Our big problem is that there are paths like node/12345/edit. To handle these and others, we use a wildcard: the percent sign. So, when the system tries to find which {menu_router} entry specifies node/12345/edit it will look at the menu definitions of the following paths:

  • node/12345/edit
  • node/12345/%
  • node/%/edit
  • node/%/%
  • node/12345
  • node/%
  • node

These we call the ancestors of node/12345/edit.

Fit

As a wildcard is less specific than the path itself -- for example, if we defined a {menu_router} entry for node/12345/edit it will only deal with this one node only but node/%/edit deals with all nodes. We can say that node/12345/edit is a better fit than node/%/edit.

So let's add fitness number to these paths:

Path Fitness Fitness in binary
node/12345/edit 7 111
node/12345/% 6 110
node/%/edit 5 101
node/%/% 4 100
node/12345 3 11
node/% 2 10
node 1 1

I think it's quite visible that if we replace the % wildcard with 0 and the specific part with 1 then we get the binary number. We will use this both ways: we can calculate the value fitness of any path easily and also we can generate the ancestors of any given path by generating these binary numbers and replacing backwards.

CSS designers will recognise fitness as being analogous with specifity in CSS selectors.

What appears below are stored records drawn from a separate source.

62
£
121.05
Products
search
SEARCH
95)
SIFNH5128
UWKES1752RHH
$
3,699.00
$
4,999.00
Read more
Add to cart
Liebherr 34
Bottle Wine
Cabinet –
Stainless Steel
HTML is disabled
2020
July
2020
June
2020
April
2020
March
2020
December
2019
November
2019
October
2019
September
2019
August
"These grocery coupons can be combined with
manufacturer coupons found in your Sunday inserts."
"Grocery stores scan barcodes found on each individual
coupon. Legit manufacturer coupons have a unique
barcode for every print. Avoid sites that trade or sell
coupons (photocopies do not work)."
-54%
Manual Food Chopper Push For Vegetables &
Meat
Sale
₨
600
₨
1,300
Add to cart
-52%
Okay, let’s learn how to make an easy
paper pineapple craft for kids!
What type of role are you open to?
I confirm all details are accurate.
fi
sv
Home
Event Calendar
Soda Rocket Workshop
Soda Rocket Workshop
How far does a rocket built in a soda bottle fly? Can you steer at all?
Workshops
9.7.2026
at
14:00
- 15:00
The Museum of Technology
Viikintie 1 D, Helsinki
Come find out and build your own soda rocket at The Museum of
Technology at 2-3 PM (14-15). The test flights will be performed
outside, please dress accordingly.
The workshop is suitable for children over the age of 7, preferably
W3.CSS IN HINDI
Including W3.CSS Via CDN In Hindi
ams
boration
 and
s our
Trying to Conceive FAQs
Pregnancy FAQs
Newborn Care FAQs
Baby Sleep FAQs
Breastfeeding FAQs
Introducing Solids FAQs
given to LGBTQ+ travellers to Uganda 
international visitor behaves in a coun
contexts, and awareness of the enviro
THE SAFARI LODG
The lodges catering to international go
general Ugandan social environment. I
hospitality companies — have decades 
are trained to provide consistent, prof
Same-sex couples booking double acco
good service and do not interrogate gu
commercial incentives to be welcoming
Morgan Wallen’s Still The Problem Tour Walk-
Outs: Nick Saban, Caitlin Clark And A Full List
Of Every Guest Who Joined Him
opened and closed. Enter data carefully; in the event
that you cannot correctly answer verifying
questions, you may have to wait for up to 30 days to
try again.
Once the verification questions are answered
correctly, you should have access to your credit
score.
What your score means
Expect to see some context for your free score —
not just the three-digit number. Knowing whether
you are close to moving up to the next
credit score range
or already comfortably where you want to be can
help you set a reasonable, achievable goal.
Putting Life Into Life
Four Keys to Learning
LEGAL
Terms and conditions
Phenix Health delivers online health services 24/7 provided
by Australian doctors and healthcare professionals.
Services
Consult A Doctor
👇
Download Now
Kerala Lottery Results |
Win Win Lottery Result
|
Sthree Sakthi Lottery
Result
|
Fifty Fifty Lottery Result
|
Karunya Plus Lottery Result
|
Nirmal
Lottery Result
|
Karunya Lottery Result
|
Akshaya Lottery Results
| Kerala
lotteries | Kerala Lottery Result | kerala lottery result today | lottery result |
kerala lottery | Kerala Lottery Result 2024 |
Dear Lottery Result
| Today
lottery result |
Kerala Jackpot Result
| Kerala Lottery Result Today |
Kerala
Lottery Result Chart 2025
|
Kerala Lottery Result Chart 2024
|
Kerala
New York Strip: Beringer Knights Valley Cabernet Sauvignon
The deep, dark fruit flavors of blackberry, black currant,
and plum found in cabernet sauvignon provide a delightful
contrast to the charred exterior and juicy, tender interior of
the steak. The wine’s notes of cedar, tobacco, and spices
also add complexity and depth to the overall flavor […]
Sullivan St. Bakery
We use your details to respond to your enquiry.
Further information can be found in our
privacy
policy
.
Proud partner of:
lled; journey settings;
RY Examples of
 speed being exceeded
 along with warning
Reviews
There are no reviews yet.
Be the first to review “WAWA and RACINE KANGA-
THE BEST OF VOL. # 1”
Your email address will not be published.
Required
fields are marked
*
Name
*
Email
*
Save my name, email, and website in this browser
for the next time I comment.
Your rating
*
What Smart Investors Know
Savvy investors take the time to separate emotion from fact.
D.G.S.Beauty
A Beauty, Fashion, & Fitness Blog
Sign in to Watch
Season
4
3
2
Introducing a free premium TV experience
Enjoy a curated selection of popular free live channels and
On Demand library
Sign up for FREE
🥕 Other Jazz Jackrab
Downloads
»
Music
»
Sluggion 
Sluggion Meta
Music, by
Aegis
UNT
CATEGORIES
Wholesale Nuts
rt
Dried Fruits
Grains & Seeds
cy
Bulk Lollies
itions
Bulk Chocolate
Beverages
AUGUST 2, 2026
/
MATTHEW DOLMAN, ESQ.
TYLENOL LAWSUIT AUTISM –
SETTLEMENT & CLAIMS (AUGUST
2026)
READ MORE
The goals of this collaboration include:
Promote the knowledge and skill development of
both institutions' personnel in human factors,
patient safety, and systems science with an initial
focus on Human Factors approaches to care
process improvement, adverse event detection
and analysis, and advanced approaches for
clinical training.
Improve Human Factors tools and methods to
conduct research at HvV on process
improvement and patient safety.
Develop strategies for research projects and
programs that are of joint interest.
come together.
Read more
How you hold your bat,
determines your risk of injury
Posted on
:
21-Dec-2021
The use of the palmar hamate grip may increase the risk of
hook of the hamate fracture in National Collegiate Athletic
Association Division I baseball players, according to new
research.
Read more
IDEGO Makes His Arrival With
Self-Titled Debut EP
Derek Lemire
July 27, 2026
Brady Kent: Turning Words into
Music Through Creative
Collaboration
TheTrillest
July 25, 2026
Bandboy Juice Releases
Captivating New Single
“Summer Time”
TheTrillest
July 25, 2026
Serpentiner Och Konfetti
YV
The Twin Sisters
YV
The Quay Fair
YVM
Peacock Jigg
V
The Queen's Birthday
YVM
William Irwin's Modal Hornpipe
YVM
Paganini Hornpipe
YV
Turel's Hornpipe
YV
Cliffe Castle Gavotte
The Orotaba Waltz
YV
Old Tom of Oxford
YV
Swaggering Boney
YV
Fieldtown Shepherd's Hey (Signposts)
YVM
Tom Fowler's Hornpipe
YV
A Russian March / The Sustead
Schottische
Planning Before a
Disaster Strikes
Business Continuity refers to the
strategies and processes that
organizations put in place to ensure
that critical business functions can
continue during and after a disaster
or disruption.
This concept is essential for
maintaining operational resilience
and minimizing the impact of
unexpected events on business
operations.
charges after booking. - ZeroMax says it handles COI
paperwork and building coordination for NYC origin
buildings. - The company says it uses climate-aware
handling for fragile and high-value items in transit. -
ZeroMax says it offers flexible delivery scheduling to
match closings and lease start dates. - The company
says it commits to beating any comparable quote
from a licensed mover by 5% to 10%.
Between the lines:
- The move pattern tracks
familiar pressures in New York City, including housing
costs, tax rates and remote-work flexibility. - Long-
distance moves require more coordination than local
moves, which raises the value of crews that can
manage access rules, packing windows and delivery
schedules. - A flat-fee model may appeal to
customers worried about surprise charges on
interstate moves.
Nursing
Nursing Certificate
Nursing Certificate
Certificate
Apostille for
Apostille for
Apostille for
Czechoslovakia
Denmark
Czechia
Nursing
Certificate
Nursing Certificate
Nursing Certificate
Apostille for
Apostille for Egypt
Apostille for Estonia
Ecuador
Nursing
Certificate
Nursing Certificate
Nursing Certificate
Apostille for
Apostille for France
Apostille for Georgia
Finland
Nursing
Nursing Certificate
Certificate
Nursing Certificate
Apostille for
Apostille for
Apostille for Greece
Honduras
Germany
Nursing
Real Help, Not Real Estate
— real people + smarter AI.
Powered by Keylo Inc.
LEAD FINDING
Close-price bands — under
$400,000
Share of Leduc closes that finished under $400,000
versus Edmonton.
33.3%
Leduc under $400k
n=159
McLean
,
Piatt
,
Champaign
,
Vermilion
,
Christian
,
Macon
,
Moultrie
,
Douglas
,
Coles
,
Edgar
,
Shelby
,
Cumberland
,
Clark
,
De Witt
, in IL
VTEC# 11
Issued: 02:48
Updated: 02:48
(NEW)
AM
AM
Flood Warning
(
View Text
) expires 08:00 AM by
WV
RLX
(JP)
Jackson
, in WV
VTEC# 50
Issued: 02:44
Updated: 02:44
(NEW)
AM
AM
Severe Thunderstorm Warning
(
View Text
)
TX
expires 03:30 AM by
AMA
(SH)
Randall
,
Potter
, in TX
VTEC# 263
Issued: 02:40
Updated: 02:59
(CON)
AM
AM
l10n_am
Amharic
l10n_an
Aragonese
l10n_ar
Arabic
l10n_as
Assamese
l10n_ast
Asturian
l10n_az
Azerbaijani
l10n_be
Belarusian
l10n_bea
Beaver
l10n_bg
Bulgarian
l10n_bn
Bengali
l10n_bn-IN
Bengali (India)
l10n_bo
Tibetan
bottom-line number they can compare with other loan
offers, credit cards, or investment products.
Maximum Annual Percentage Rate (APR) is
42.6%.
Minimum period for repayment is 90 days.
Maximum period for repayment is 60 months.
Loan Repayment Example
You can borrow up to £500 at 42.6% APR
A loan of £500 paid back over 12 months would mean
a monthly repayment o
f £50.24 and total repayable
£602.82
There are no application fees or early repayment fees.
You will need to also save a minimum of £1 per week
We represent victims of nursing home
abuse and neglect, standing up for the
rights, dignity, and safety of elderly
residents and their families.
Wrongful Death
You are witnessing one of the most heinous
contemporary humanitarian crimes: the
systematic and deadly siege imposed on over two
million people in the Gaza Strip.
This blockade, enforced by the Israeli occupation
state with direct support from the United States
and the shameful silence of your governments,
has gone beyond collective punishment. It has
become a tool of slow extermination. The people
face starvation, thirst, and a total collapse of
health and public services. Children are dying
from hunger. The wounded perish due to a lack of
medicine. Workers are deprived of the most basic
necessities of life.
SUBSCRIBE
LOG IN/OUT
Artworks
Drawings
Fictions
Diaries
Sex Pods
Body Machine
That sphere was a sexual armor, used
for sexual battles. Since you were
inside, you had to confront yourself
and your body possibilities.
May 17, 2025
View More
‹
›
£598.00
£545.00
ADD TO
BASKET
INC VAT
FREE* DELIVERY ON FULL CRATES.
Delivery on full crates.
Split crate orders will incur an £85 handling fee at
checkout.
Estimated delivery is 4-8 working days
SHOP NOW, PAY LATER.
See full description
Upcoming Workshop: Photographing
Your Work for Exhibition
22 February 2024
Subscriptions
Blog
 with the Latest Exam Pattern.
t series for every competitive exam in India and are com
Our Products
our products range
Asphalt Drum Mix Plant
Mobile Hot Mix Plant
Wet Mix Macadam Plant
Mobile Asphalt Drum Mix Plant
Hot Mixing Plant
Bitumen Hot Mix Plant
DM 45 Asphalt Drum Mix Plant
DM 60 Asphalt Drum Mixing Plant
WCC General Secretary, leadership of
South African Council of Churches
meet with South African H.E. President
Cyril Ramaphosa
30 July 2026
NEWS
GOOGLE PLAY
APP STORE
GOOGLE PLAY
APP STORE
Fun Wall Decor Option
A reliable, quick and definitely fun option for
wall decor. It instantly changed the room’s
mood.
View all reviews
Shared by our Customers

Ancestors and fitness are used only on run time, not on build time.

Note

An additional optimization has been implemented, so that only the ancestors which correspond to the binary patterns of paths that actually exist in {menu_router} are checked. This is important because the number of possible ancestors increases exponentially with the number of parts in the path. The patterns that are known to exist are called the "masks".

Wildcard vs. Fitness

The right wildcard in these examples can also be %node, rather than %. Using %node gets you a node_load() for free passed into your page callback. However, it does not help calculate fitness.